The aggregate amounts of revenue and net income recognized by Southern Power related to the Bethel facility included in Southern Power's condensed consolidated statements of income for year-to-date 2017 were immaterial. The Bethel facility did not have operating revenues or activities prior to completion of construction and the assets being placed in service; therefore, supplemental pro forma information as though the acquisition occurred as of the beginning of 2017 and for the comparable 2016 period is not meaningful and has been omitted.
In connection with Southern Power's 2016 acquisitions, allocations of the purchase price to individual assets were finalized during the nine months ended September 30, 2017 with no changes to amounts originally reported for Boulder 1, Grant Plains, Grant Wind, Henrietta, Mankato, Passadumkeag, Salt Fork, Tyler Bluff, and Wake Wind.
Subsequent to September 30, 2017, Southern Power purchased all of the redeemable noncontrolling interests, representing 10% of the membership interests, in Southern Turner Renewable Energy, LLC and repaid $14 million of notes payable to Turner Renewable Energy, LLC.

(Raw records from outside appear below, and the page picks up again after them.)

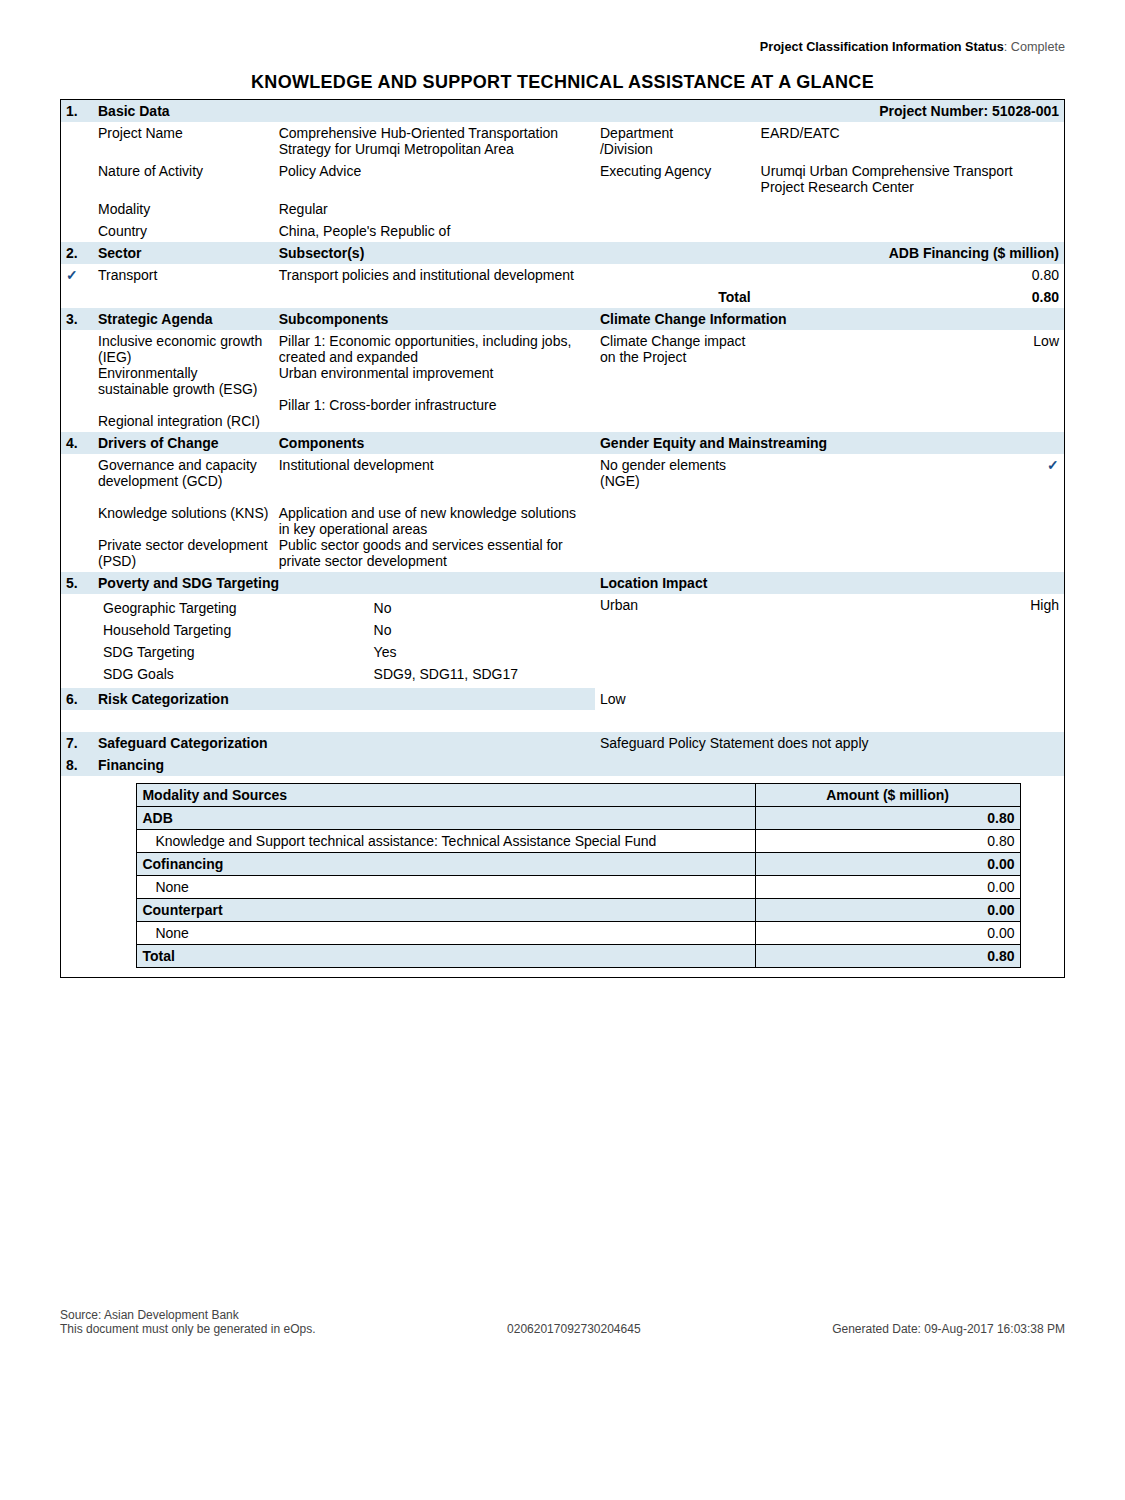Project Classification Information Status: Complete
KNOWLEDGE AND SUPPORT TECHNICAL ASSISTANCE AT A GLANCE
| 1. | Basic Data | Project Number: 51028-001 |
| | Project Name | Comprehensive Hub-Oriented Transportation Strategy for Urumqi Metropolitan Area | Department /Division | EARD/EATC |
| | Nature of Activity | Policy Advice | Executing Agency | Urumqi Urban Comprehensive Transport Project Research Center |
| | Modality | Regular | | |
| | Country | China, People's Republic of | | |
| 2. | Sector | Subsector(s) | ADB Financing ($ million) |
| ✓ | Transport | Transport policies and institutional development | | 0.80 |
| | | | Total | 0.80 |
| 3. | Strategic Agenda | Subcomponents | Climate Change Information |
| | Inclusive economic growth (IEG) Environmentally sustainable growth (ESG) Regional integration (RCI) | Pillar 1: Economic opportunities, including jobs, created and expanded Urban environmental improvement Pillar 1: Cross-border infrastructure | Climate Change impact on the Project | Low |
| 4. | Drivers of Change | Components | Gender Equity and Mainstreaming |
| | Governance and capacity development (GCD) Knowledge solutions (KNS) Private sector development (PSD) | Institutional development Application and use of new knowledge solutions in key operational areas Public sector goods and services essential for private sector development | No gender elements (NGE) | ✓ |
| 5. | Poverty and SDG Targeting | Location Impact |
| | / Geographic Targeting / No / / Household Targeting / No / / SDG Targeting / Yes / / SDG Goals / SDG9, SDG11, SDG17 / | Urban | High |
| 6. | Risk Categorization | Low |
| 7. | Safeguard Categorization | Safeguard Policy Statement does not apply |
| 8. | Financing |
| | / Modality and Sources / Amount ($ million) / / --- / --- / / ADB / 0.80 / / Knowledge and Support technical assistance: Technical Assistance Special Fund / 0.80 / / Cofinancing / 0.00 / / None / 0.00 / / Counterpart / 0.00 / / None / 0.00 / / Total / 0.80 / |
Source: Asian Development Bank
This document must only be generated in eOps.
02062017092730204645
Generated Date: 09-Aug-2017 16:03:38 PM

Construction Projects Completed and in Progress
During the nine months ended September 30, 2017, in accordance with its overall growth strategy, Southern Power completed construction of and placed in service, or continued construction of, the projects set forth in the following table. Through September 30, 2017, total costs of construction incurred for these projects were $494 million, of which $122 million remained in CWIP. Total aggregate construction costs, excluding the acquisition costs, are expected to be between $360 million and $415 million for the Mankato and Cactus Flats facilities. The ultimate outcome of these matters cannot be determined at this time.
Project Facility
Resource
Approximate Nameplate Capacity (MW)
Location
Actual/Expected COD
PPA Contract Period
Projects Completed During the Nine Months Ended September 30, 2017
East Pecos
Solar
120
Pecos County, TX
March 2017
15 years
Lamesa
Solar
102
Dawson County, TX
April 2017
15 years
 
 
 
 
 
 
Projects Under Construction as of September 30, 2017
Cactus Flats(*)
Wind
148
Concho County, TX
Third quarter 2018
12-15 years
Mankato
Natural Gas
345
Mankato, MN
Second quarter 2019
20 years
(*)
On July 31, 2017, Southern Power acquired a 100% ownership interest in the Cactus Flats facility, which is in the early stages of construction, from RES America Developments, Inc.
Development Projects
In December 2016, as part of Southern Power's renewable development strategy, one of Southern Power's wholly-owned subsidiaries entered into a joint development agreement with Renewable Energy Systems Americas, Inc. to develop and construct approximately 3,000 MWs of wind projects. Also in December 2016, Southern Power signed agreements and made payments to purchase wind turbine equipment from Siemens Wind Power, Inc. and Vestas-American Wind Technology, Inc. to be used for construction of the facilities. All of the wind turbine equipment was delivered by April 2017, which allows the projects to qualify for 100% PTCs for 10 years following their expected commercial operation dates between 2018 and 2020. The ultimate outcome of these matters cannot be determined at this time.
Southern Company Gas
On October 15, 2017, Southern Company Gas subsidiary, Pivotal Utility Holdings, entered into agreements for the sale of the assets of two of its natural gas distribution utilities, Elizabethtown Gas and Elkton Gas, to South Jersey Industries, Inc. for a total cash purchase price of $1.7 billion. The completion of each sale is subject to the satisfaction or waiver of certain closing conditions, including, among others, (i) the expiration or termination of the waiting period under the Hart-Scott-Rodino Antitrust Improvements Act; (ii) the receipt of required regulatory approvals, including the FERC, the Federal Communications Commission, the New Jersey BPU, and, with respect to the sale of Elkton Gas, the Maryland PSC; and (iii) other customary closing conditions. The sales are expected to be completed by the end of the third quarter 2018.
The ultimate outcome of these matters cannot be determined at this time.